== Texto em análise ==
>>>>

Na época, o assassinato causou forte repercussão na cidade e na região dos Campos Gerais, tanto pela forma como foi executado quanto pelo perfil da vítima, conhecida no meio empresarial.

José Claiton foi morto em frente à própria casa, em uma ação caracterizada como emboscada. Segundo as investigações, o executor aguardou o momento oportuno para surpreender a vítima, que não teve chance de defesa. A dinâmica do crime indicava, desde o início, um planejamento detalhado e a possível participação de mais de uma pessoa.

O caso mobilizou rapidamente as forças de segurança, com atuação direta do Setor de Homicídios da 13ª Subdivisão Policial.

INVESTIGAÇÃO

Ao longo dos meses seguintes, a PCPR avançou na identificação dos envolvidos diretos na execução. O autor dos disparos, Diones Henrique Rodrigues Raimundo, foi localizado, indiciado e posteriormente condenado pelo homicídio.

Outros nomes também surgiram como participantes da ação, entre eles Wallax Alves da Silva e João Victor da Gama Cezário, apontados como colaboradores no crime e que ainda aguardam desdobramentos judiciais.

Outro personagem central é Paulo Santos da Silva, conhecido como “Pastor Paulo”, indicado como coordenador da execução. Ele chegou a ser indiciado e pronunciado pela Justiça, mas segue foragido.

<<<<

== Tarefa ==
Por favor, transcreva sem nenhuma alteração o trecho do texto sobre o assassinato de José Claiton, começando em "José Claiton foi" e terminando em "aguardam desdobramentos judiciais.".

== Material listado ==
>>>>

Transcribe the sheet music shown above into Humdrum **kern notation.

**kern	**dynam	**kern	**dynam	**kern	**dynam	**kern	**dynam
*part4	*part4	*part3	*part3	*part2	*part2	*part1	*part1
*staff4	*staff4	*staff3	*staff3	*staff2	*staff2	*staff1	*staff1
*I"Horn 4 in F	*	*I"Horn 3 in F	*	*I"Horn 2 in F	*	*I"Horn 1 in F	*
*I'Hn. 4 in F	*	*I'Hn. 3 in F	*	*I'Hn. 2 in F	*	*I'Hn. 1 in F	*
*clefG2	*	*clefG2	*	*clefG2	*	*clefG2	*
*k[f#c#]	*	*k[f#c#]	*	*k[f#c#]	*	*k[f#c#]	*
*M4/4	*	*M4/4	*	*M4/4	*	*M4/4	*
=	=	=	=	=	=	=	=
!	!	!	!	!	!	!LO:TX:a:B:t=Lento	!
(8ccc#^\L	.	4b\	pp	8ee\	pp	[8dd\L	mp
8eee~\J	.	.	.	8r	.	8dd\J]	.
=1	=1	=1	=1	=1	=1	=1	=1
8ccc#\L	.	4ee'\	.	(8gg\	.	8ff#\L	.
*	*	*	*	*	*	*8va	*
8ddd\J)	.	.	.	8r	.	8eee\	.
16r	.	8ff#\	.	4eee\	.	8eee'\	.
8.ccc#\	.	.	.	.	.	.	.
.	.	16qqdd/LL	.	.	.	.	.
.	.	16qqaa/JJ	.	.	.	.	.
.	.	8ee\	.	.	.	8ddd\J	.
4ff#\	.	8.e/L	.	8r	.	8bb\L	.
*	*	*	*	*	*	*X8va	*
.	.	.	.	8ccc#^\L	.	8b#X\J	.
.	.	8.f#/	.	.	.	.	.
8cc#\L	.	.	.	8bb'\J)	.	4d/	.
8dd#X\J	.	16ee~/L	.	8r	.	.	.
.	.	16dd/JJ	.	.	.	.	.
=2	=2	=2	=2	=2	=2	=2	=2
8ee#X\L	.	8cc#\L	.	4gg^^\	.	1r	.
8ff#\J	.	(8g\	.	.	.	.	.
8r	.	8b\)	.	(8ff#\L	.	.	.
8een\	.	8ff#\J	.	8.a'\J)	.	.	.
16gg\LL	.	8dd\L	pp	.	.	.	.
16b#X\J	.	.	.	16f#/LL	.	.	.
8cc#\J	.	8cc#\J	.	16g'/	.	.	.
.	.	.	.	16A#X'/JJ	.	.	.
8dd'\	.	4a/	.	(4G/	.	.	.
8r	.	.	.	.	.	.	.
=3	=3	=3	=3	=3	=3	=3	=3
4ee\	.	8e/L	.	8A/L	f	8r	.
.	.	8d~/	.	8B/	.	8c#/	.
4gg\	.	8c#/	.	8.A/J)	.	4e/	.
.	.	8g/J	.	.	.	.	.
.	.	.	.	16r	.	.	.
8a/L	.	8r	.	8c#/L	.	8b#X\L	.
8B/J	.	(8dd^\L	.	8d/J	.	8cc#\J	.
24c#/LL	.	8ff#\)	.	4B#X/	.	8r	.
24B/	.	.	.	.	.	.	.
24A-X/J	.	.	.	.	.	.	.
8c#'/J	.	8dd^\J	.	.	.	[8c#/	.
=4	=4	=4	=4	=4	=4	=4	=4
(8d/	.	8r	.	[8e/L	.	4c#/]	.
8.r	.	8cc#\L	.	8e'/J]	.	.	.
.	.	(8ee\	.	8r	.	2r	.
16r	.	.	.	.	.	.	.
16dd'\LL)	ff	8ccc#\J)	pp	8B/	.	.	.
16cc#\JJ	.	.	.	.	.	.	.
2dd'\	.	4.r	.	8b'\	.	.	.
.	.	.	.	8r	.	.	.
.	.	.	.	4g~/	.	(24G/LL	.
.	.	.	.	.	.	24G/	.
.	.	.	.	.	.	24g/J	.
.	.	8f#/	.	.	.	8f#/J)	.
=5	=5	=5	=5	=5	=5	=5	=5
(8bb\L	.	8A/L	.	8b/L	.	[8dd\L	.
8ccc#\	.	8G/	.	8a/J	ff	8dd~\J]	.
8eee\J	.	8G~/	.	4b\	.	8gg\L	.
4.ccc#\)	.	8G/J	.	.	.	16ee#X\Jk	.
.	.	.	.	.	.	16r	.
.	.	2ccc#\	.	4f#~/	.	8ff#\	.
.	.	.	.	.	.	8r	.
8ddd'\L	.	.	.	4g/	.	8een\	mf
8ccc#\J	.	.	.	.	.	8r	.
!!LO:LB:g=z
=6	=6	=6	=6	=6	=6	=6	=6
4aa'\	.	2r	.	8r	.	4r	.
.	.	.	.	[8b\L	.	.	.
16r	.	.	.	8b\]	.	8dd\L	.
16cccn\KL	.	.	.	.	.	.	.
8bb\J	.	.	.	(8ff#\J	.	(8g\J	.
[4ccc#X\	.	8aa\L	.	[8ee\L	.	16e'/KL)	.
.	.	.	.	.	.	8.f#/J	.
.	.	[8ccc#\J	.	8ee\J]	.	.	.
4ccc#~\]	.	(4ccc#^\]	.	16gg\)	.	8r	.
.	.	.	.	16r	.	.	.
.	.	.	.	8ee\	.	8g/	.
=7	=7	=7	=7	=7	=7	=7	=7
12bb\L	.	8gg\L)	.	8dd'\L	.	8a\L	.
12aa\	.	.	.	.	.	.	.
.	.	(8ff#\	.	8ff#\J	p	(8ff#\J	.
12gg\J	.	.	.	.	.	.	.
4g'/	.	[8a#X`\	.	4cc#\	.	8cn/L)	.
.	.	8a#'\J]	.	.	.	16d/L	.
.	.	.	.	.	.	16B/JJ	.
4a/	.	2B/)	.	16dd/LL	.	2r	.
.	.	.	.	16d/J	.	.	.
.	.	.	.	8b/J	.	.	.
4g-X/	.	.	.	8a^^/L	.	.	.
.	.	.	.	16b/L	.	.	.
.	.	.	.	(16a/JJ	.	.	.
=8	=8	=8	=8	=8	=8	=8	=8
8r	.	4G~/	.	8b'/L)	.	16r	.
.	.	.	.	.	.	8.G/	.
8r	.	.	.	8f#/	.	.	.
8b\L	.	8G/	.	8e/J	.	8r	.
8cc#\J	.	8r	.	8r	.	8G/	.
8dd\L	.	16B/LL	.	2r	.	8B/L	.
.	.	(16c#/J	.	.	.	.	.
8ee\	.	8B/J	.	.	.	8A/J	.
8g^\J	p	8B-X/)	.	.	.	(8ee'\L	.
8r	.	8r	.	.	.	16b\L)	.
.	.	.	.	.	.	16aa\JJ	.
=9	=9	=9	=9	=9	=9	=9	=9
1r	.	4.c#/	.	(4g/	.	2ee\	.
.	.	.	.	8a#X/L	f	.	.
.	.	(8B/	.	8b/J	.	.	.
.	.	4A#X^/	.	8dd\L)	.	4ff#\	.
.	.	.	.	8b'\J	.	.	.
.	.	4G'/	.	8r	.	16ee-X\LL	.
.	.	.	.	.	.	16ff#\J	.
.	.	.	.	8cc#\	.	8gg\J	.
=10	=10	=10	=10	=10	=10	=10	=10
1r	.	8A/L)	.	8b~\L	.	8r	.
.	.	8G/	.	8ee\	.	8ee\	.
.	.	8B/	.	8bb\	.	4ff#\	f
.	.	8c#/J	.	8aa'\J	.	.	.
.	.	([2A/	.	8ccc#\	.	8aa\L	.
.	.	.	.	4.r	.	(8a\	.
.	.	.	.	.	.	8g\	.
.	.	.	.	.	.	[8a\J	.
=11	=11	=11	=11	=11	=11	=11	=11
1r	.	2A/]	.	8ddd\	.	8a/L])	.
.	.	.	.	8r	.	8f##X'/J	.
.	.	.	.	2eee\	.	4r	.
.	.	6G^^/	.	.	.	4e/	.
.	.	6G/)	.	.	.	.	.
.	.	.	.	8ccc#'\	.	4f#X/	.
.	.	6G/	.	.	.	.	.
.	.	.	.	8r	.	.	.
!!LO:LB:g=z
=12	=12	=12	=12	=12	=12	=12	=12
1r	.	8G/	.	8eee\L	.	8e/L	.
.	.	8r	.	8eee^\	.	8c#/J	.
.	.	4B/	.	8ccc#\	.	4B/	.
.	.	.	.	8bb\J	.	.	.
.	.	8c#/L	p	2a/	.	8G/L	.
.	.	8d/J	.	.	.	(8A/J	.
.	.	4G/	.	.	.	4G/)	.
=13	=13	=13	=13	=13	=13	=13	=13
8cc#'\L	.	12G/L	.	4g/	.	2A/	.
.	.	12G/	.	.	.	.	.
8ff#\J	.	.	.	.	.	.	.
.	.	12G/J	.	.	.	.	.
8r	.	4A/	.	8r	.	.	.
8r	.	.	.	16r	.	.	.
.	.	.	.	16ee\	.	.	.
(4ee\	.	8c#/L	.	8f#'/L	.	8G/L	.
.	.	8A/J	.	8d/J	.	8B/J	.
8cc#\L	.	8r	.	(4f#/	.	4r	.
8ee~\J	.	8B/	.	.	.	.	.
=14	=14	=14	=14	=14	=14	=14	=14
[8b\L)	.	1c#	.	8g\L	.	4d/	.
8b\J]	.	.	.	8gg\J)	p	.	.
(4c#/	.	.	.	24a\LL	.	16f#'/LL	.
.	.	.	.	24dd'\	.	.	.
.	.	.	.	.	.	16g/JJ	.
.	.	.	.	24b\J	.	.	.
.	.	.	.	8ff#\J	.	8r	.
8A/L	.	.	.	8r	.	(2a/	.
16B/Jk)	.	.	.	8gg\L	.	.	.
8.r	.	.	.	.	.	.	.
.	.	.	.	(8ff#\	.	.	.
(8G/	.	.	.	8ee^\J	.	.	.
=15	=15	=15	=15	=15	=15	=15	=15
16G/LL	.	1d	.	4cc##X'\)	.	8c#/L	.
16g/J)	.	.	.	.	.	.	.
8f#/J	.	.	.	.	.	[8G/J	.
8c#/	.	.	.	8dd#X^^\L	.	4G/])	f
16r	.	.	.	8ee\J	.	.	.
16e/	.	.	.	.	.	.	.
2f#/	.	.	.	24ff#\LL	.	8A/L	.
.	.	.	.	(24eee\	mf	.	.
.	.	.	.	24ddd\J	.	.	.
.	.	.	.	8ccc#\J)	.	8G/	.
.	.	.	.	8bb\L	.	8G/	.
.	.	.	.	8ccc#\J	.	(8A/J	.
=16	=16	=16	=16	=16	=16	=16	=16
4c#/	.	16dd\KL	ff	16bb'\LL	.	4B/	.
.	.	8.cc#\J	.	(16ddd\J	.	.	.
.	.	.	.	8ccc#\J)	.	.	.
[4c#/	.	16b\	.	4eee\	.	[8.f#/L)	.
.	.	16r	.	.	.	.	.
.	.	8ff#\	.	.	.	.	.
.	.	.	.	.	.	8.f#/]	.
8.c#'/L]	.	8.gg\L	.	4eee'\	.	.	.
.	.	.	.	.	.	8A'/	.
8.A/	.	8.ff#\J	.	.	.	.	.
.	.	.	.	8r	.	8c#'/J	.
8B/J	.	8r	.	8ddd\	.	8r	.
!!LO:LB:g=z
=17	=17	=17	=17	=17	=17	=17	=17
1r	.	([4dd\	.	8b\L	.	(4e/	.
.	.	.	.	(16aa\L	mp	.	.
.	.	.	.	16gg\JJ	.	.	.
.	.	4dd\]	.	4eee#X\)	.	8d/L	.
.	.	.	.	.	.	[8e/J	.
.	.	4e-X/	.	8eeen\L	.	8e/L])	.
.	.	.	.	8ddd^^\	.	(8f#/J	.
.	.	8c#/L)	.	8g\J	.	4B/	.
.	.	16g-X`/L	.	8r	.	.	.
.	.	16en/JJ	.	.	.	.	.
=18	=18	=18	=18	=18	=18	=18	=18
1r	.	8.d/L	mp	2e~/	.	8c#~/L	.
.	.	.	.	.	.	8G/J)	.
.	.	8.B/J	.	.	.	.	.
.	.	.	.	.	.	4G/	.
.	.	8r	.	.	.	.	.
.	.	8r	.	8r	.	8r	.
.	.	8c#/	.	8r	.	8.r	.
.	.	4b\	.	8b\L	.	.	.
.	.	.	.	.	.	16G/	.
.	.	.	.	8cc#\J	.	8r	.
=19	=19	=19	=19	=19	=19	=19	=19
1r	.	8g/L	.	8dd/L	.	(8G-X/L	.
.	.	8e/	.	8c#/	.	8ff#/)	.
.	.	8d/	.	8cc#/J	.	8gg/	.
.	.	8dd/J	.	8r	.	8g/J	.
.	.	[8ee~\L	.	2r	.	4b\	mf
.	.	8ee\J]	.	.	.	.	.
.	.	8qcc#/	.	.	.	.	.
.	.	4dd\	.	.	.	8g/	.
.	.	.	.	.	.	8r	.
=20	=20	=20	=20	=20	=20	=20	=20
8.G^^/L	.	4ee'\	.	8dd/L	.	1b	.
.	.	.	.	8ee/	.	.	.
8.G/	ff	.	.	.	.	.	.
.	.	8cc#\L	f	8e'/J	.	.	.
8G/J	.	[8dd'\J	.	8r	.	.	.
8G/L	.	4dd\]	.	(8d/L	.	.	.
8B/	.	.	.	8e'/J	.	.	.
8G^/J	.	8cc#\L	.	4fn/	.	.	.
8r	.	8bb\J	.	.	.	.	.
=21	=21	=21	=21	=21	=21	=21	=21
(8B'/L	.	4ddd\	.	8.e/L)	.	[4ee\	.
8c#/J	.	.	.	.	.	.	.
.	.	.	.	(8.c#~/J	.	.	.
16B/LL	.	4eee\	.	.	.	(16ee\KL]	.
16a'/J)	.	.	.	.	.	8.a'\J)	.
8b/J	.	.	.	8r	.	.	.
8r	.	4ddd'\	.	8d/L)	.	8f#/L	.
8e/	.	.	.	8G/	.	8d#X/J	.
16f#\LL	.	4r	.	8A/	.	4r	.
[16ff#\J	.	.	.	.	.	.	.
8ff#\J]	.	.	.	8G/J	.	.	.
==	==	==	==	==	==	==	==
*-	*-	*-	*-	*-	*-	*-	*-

<<<<

== Resposta ==
José Claiton foi morto em frente à própria casa, em uma ação caracterizada como emboscada. Segundo as investigações, o executor aguardou o momento oportuno para surpreender a vítima, que não teve chance de defesa. A dinâmica do crime indicava, desde o início, um planejamento detalhado e a possível participação de mais de uma pessoa.

O caso mobilizou rapidamente as forças de segurança, com atuação direta do Setor de Homicídios da 13ª Subdivisão Policial.

INVESTIGAÇÃO

Ao longo dos meses seguintes, a PCPR avançou na identificação dos envolvidos diretos na execução. O autor dos disparos, Diones Henrique Rodrigues Raimundo, foi localizado, indiciado e posteriormente condenado pelo homicídio.

Outros nomes também surgiram como participantes da ação, entre eles Wallax Alves da Silva e João Victor da Gama Cezário, apontados como colaboradores no crime e que ainda aguardam desdobramentos judiciais.